Comment #12 by bearophile_hugs — 2014-05-04T13:18:10Z
(In reply to rswhite4 from comment #9) > The latter has too many parentheses. But it's more uniform with the current D array syntax.
Comment #13 by rswhite4 — 2014-05-04T13:20:06Z
(In reply to bearophile_hugs from comment #12) > (In reply to rswhite4 from comment #9) > > > The latter has too many parentheses. > > But it's more uniform with the current D array syntax. It is ugly and redundant.
Comment #14 by bearophile_hugs — 2014-05-05T11:35:57Z
(In reply to Kenji Hara from comment #6) > I think this is the most better definition about the issue. > > "If an array literal could be deduced as static array, and it won't escape > from its context, it would be allocated on stack." This rule should become part of the D language, so all conformant D compilers should respect it. So the functions that contain such cases can become @nogc. (By they way "most better" is better written as "best".)

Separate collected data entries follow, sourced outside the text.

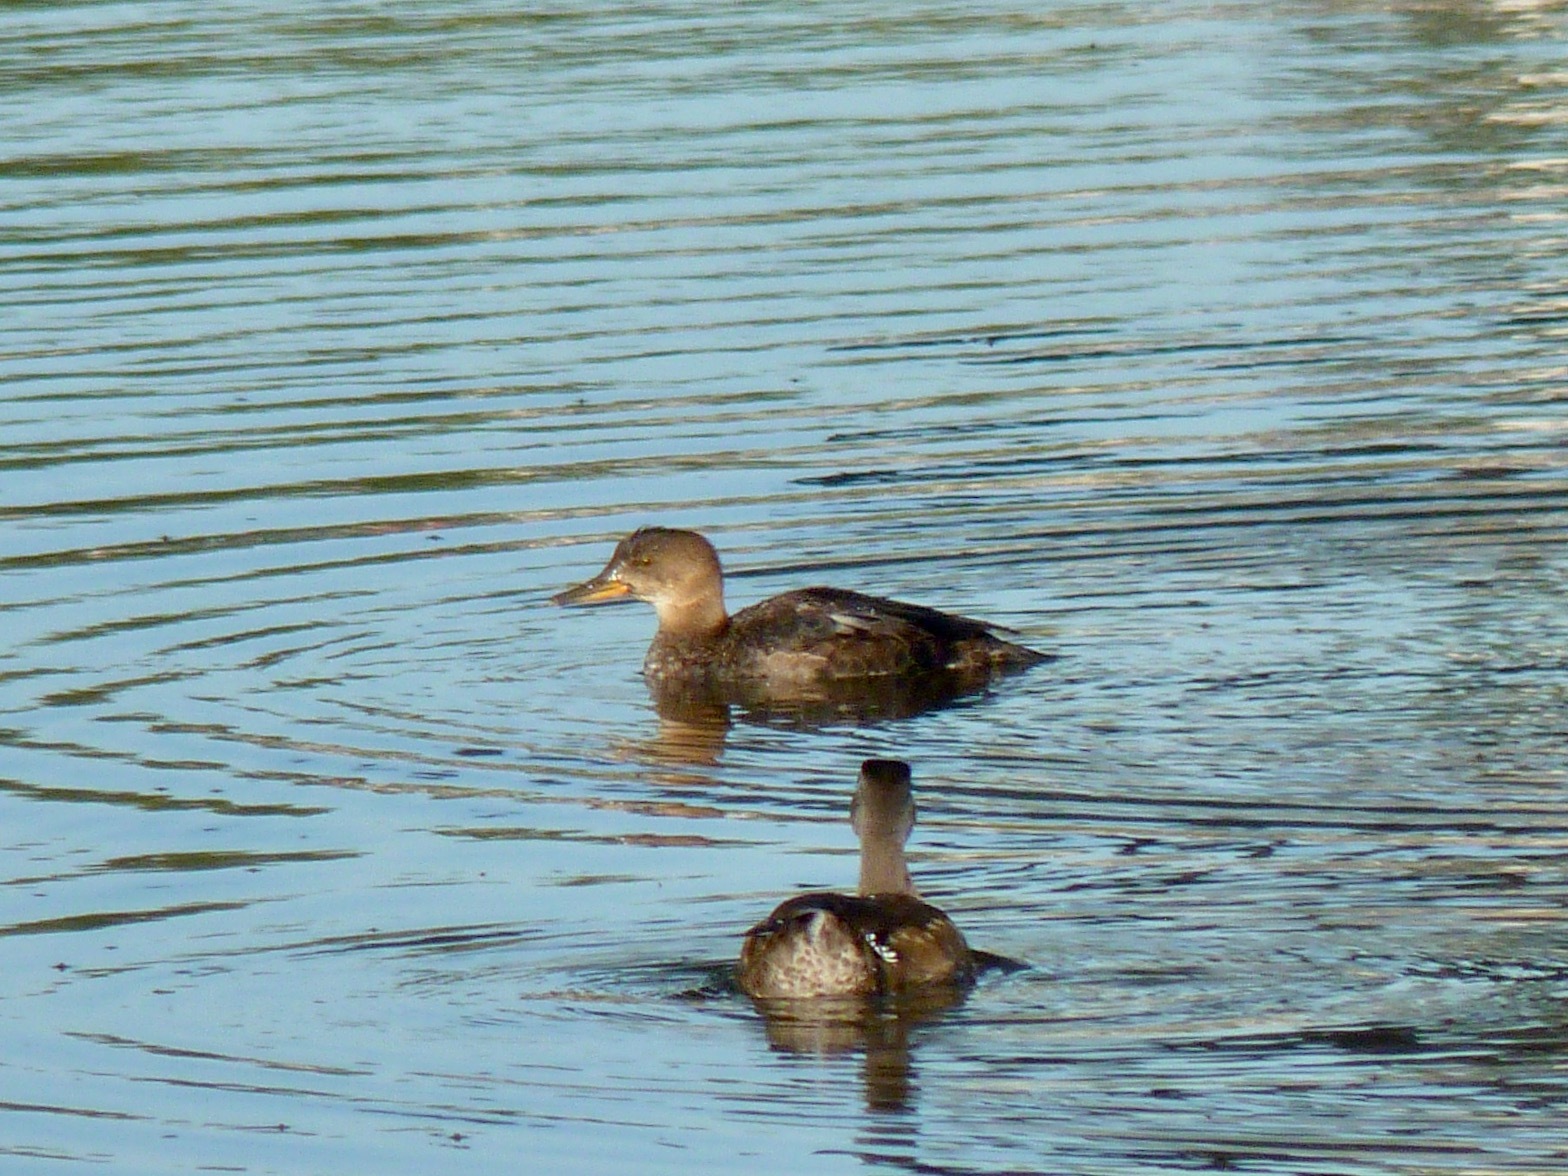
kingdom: Animalia
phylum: Chordata
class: Aves
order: Anseriformes
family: Anatidae
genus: Lophodytes
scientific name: Lophodytes cucullatus
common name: Hooded merganser
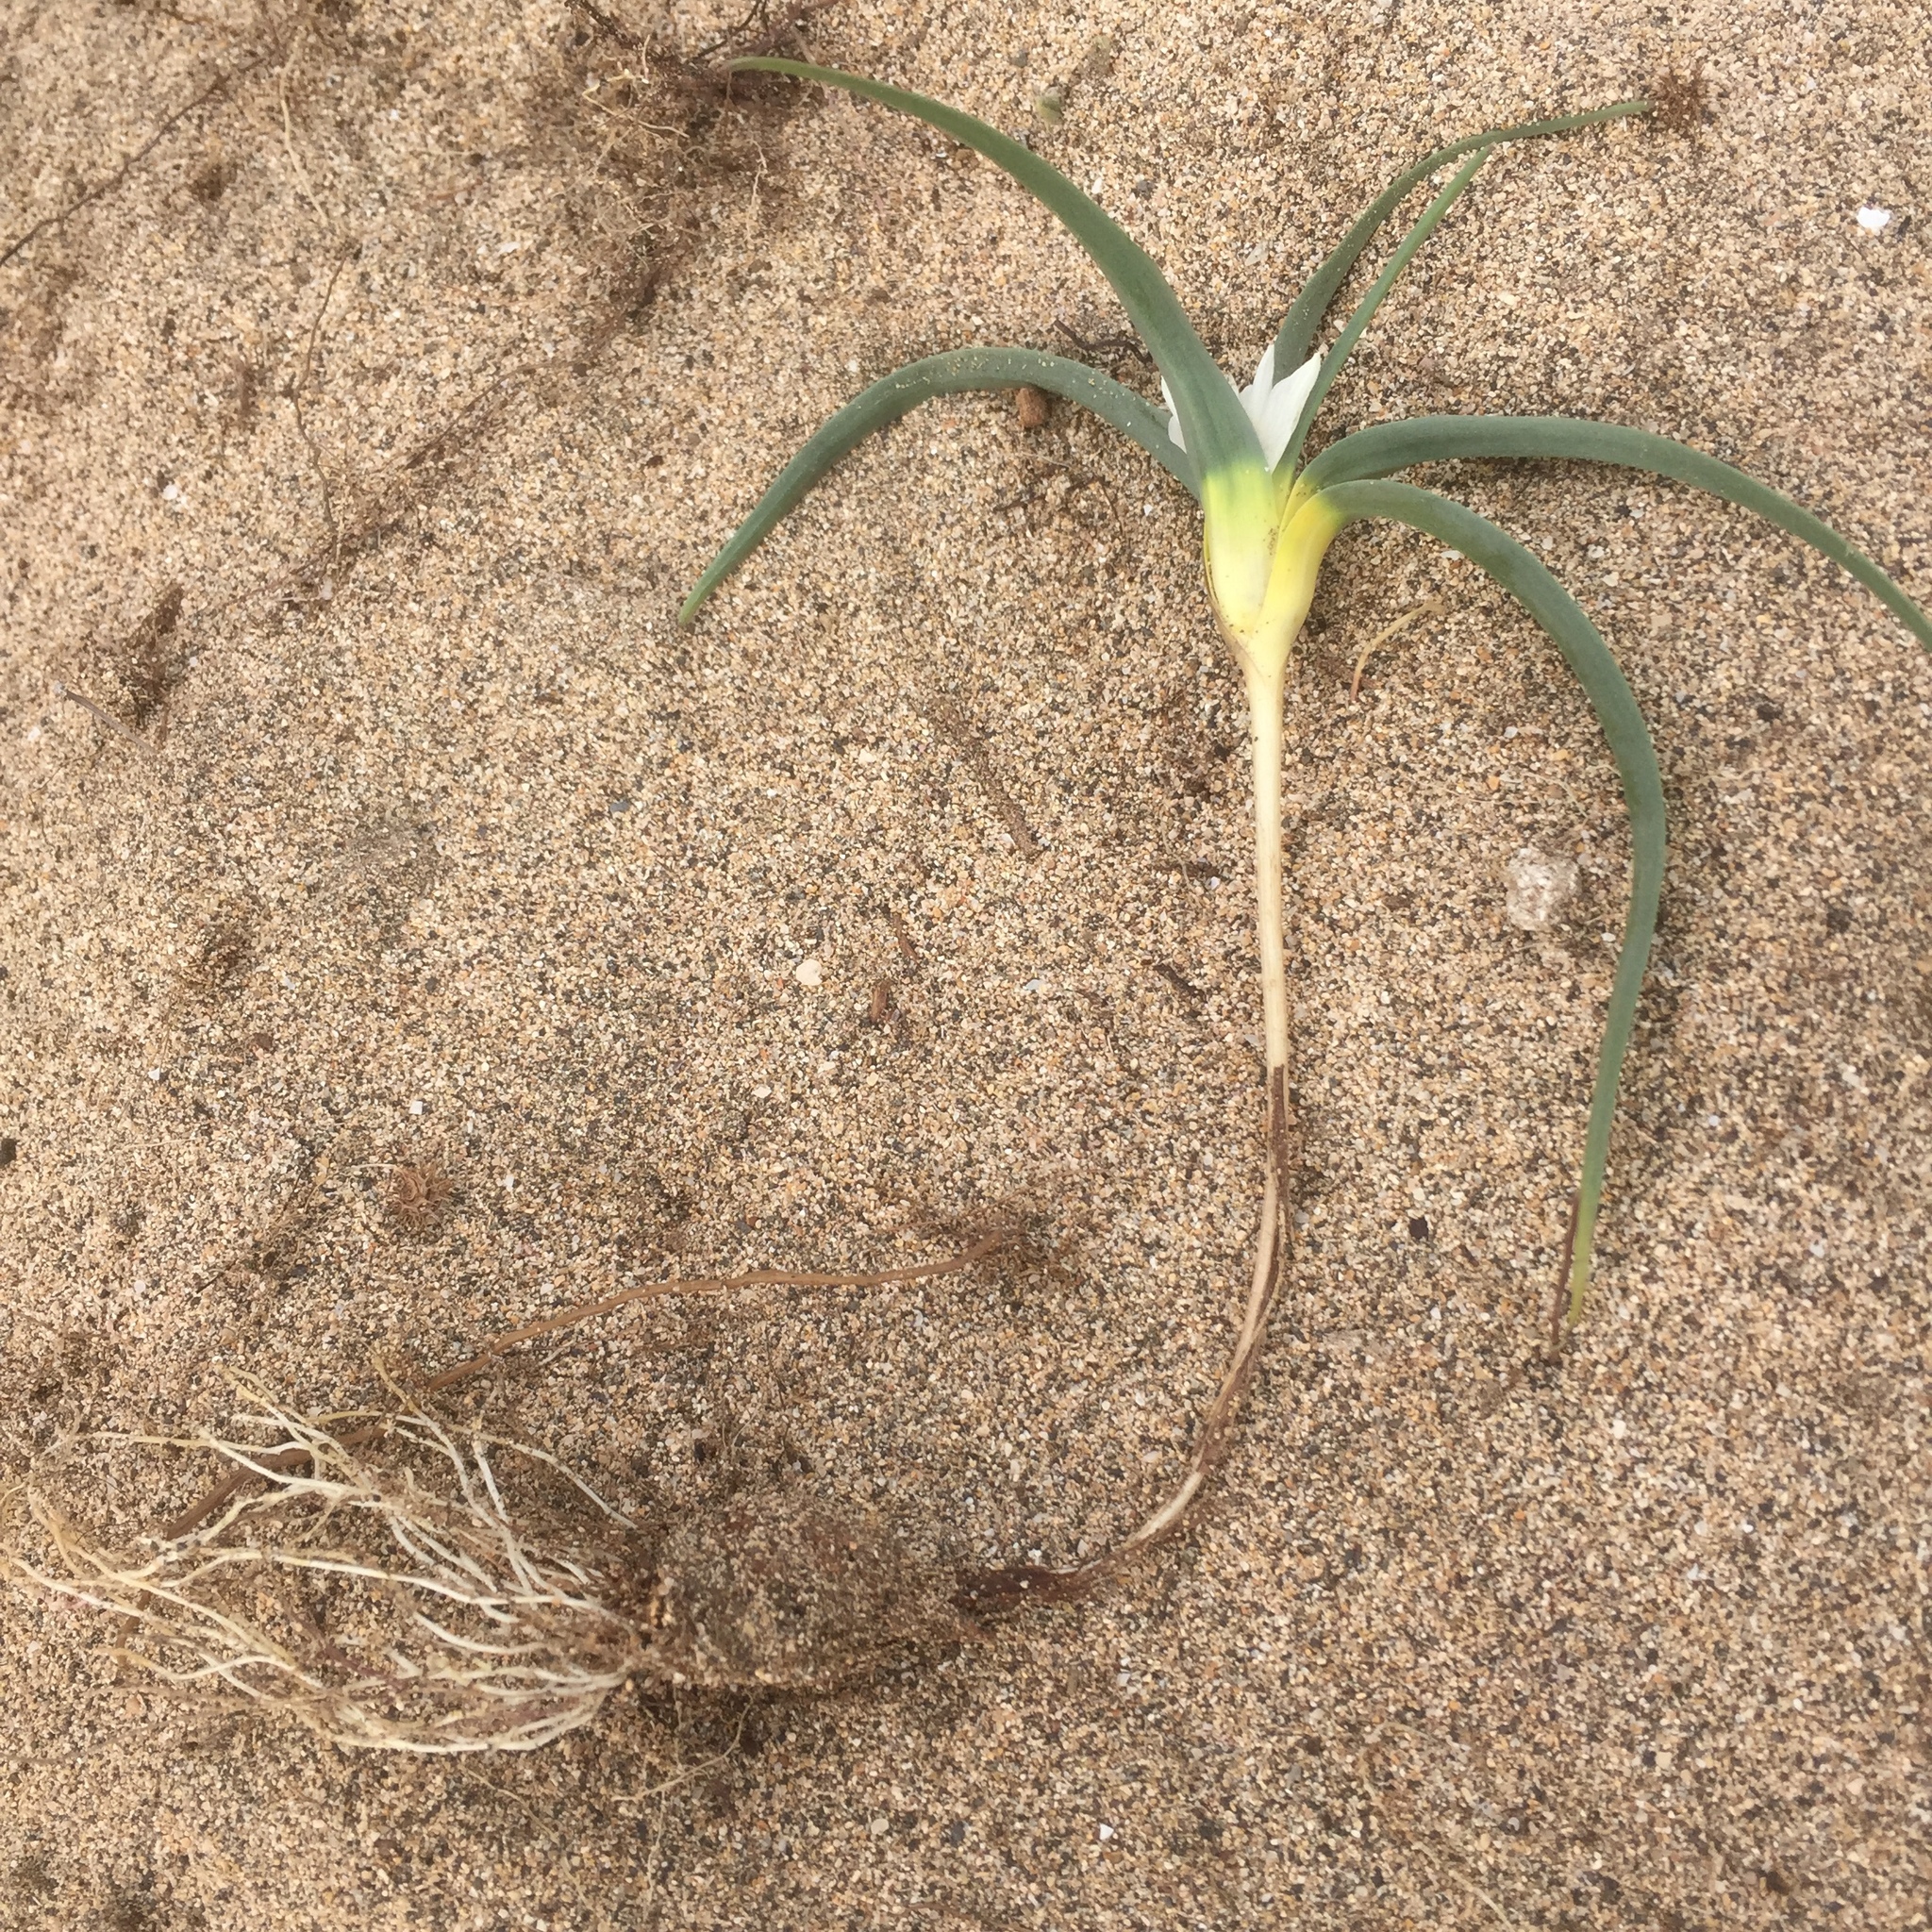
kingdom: Plantae
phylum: Tracheophyta
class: Liliopsida
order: Liliales
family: Colchicaceae
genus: Colchicum
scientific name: Colchicum psammophilum
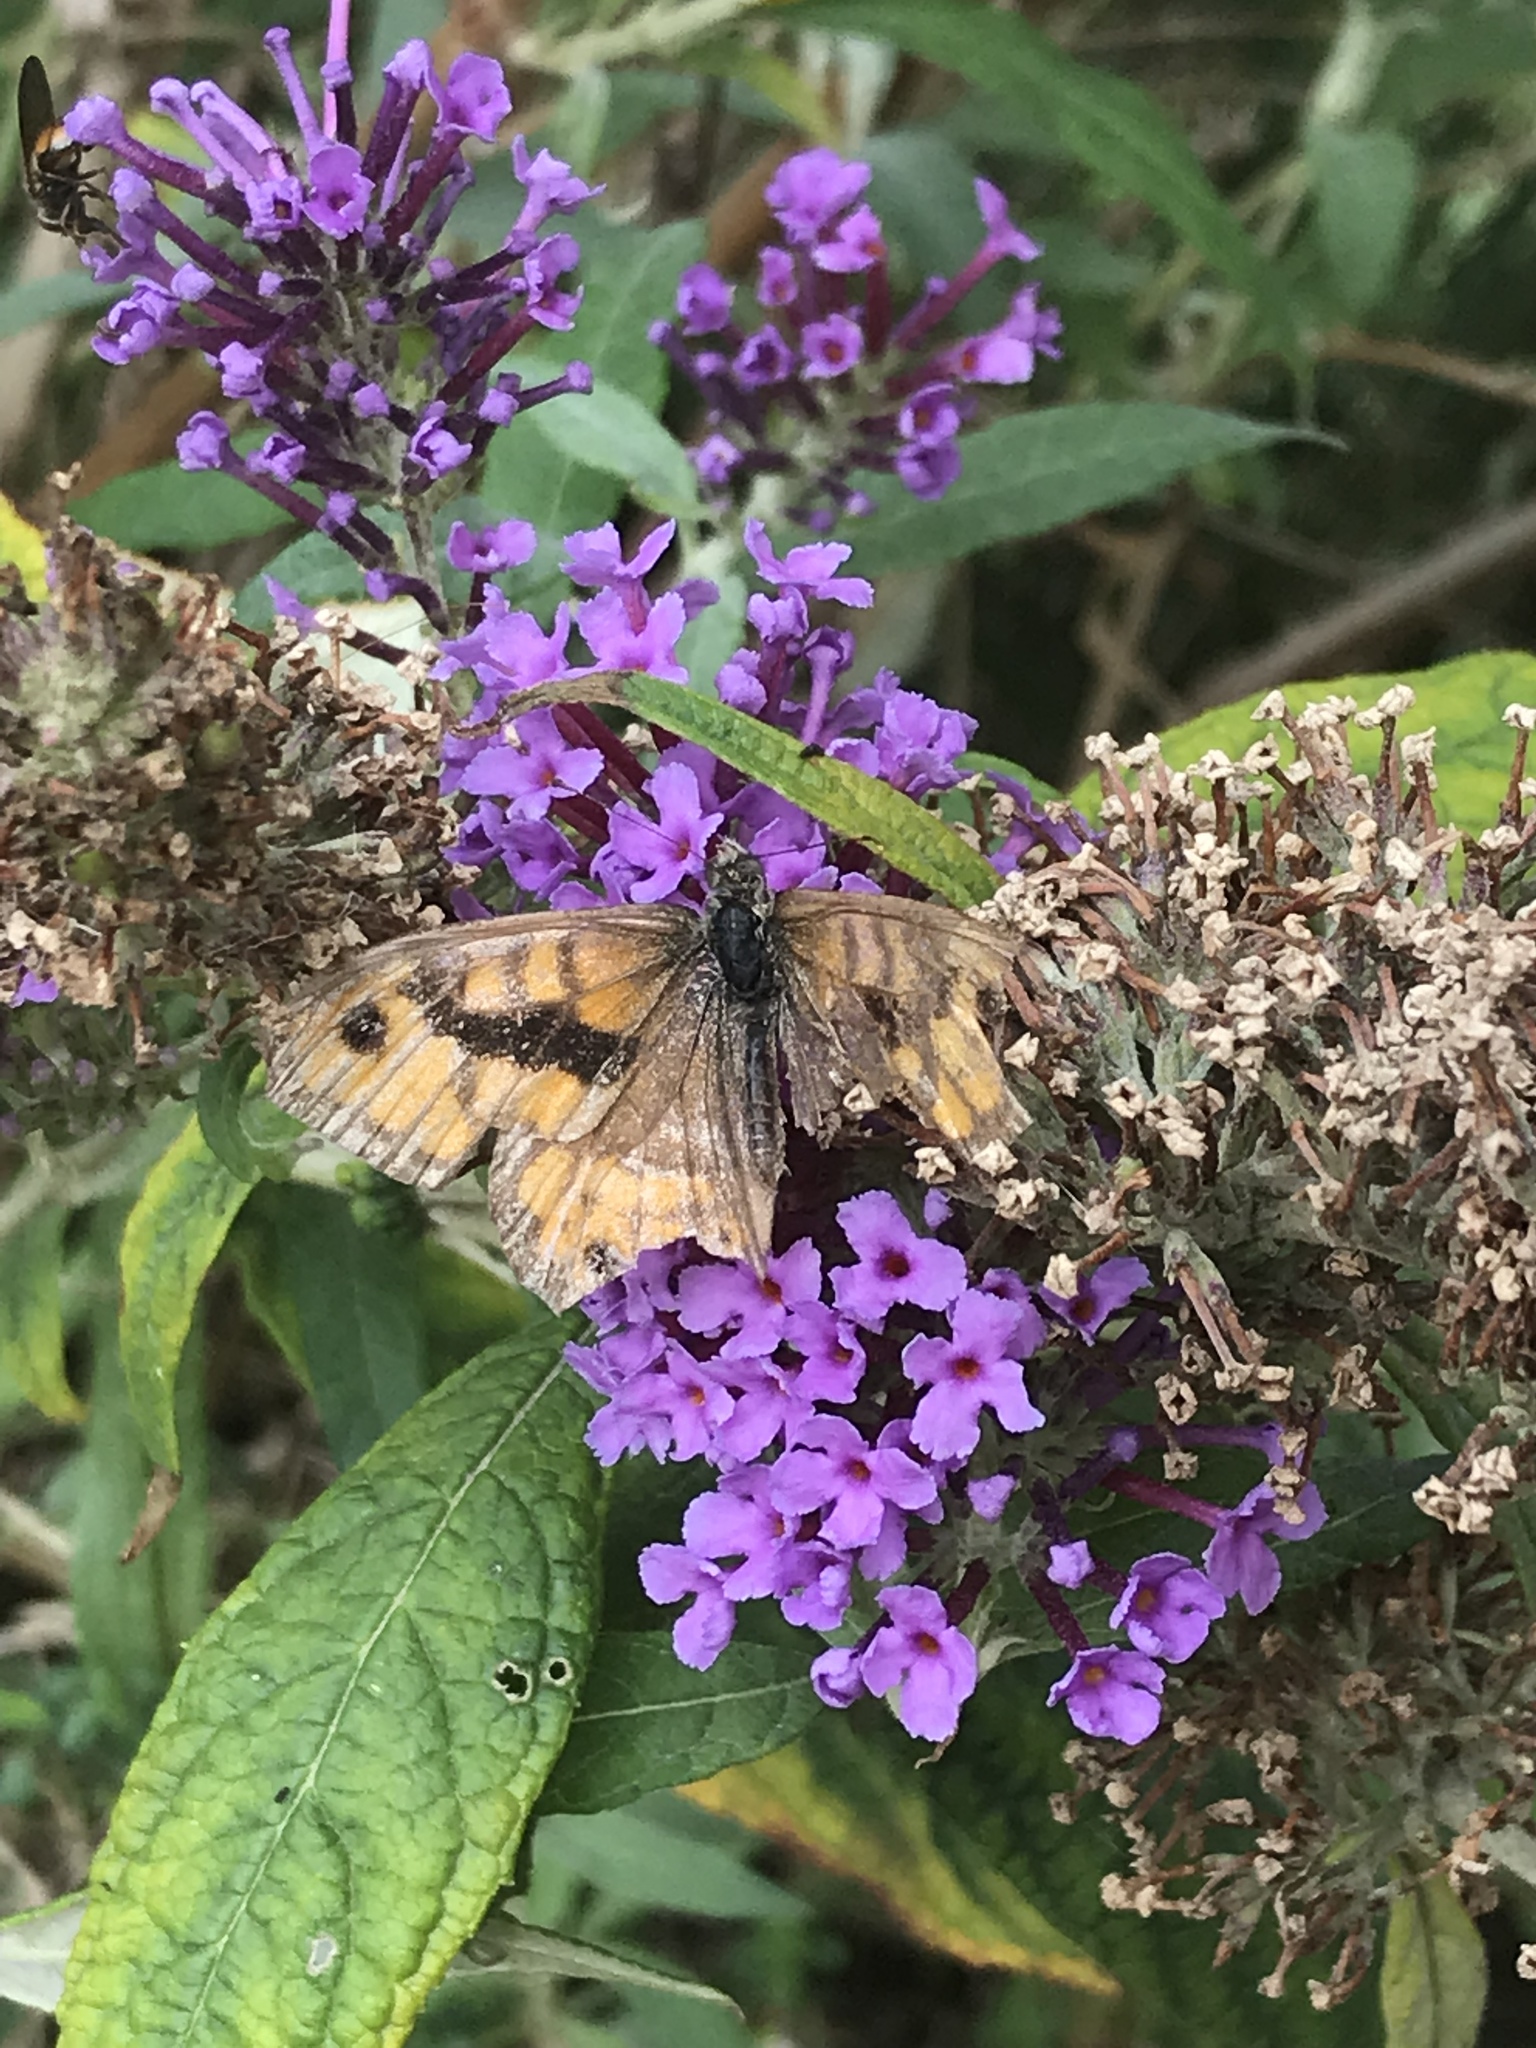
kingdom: Animalia
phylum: Arthropoda
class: Insecta
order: Lepidoptera
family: Nymphalidae
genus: Pararge
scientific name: Pararge Lasiommata megera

Comment #15 by bearophile_hugs — 2014-05-05T11:42:51Z
(In reply to Andrej Mitrovic from comment #5) > I don't like them, they're too much of a special case. Re-using existing > syntax is better IMO. The $ syntax can't be replaced by the float[3](...) syntax. For longer arrays counting the items is a bug-prone chore: auto a = ubyte[47]([9,2,6,4,3,3,4,2,3,6,6,4,1,9,1,5,8,0,9,3,2,5,4, 4,8,2,2,6,0,1,9,1,1,5,3,9,9,1,6,3,7,4,5,3,0,3,4]); Vs: ubyte[$] a = [9,2,6,4,3,3,4,2,3,6,6,4,1,9,1,5,8,0,9,3,2,5,4, 4,8,2,2,6,0,1,9,1,1,5,3,9,9,1,6,3,7,4,5,3,0,3,4]);
Comment #16 by bearophile_hugs — 2014-05-05T11:56:43Z
(In reply to Kenji Hara from comment #7) > I also think that "static array literal sytax" (eg. DIP34) is not good > feature. I still don't know what the best solution is. The $ syntax to infer the number of items seems good enough. Regarding the []s syntax, if you have a function template like: ForeachType!Items sum(Items)(ref Items sequence) { typeof(return) total = 0; foreach (x; sequence) total += x; return total; } If you call it like this it will allocate an array on the heap (it's the default behavour, I guess): immutable tot = sum([1, 2, 3]); If you use a fixed-size literal there is no need for heap allocation and you can use @nogc: immutable tot = sum([1, 2, 3]s); An advantage of the []s syntax is that it always allocates the data on the stack, so it's very easy for the @nogc to accept such literals in a function. You can use in a line of code like: auto t1 = tuple([1, 2]s, "values"); That defines a Tuple!(int[2], string). Currently to do it you must specify the type: auto t2 = Tuple!(int[2], string)([1, 2], "values"); This is using the syntax suggested elsewhere in this thread: auto t3 = tuple(int[2]([1, 2]), "values"); When you have array literals nested in other literals (or nested in other generic function calls), having the []s syntax is a clear way to tell the compiler what you want: auto aa1 = ["key": [1, 2]s]; Instead of: int[2][string] aa2 = ["key": [1, 2]]; If you have to pass such associative array literal to a function: foo(["key": [1, 2]s]); Currently you need to use a not nice and bug-prone cast: void foo(TK, TV)(TV[TK] aa) { pragma(msg, TK, " ", TV); } void main() { foo(["key": cast(int[2])[1, 2]]); }
Comment #17 by andrej.mitrovich — 2014-05-05T12:30:50Z
(In reply to bearophile_hugs from comment #15) > For longer arrays counting the items is a bug-prone chore. You have another bug report opened for exactly that. I'd like to have both options on the table though. Sometimes count inference is nice, other times you may want a diagnostic if you miss the count.
Comment #18 by pro.mathias.lang — 2020-05-15T03:53:33Z
``` void main () @nogc { int[3] a = [1, 2, 3]; a = [4, 5, 6]; } ``` This does not allocate anymore. The static array literal syntax would be nice, but Walter has vetoed it IIRC. Closing as fixed.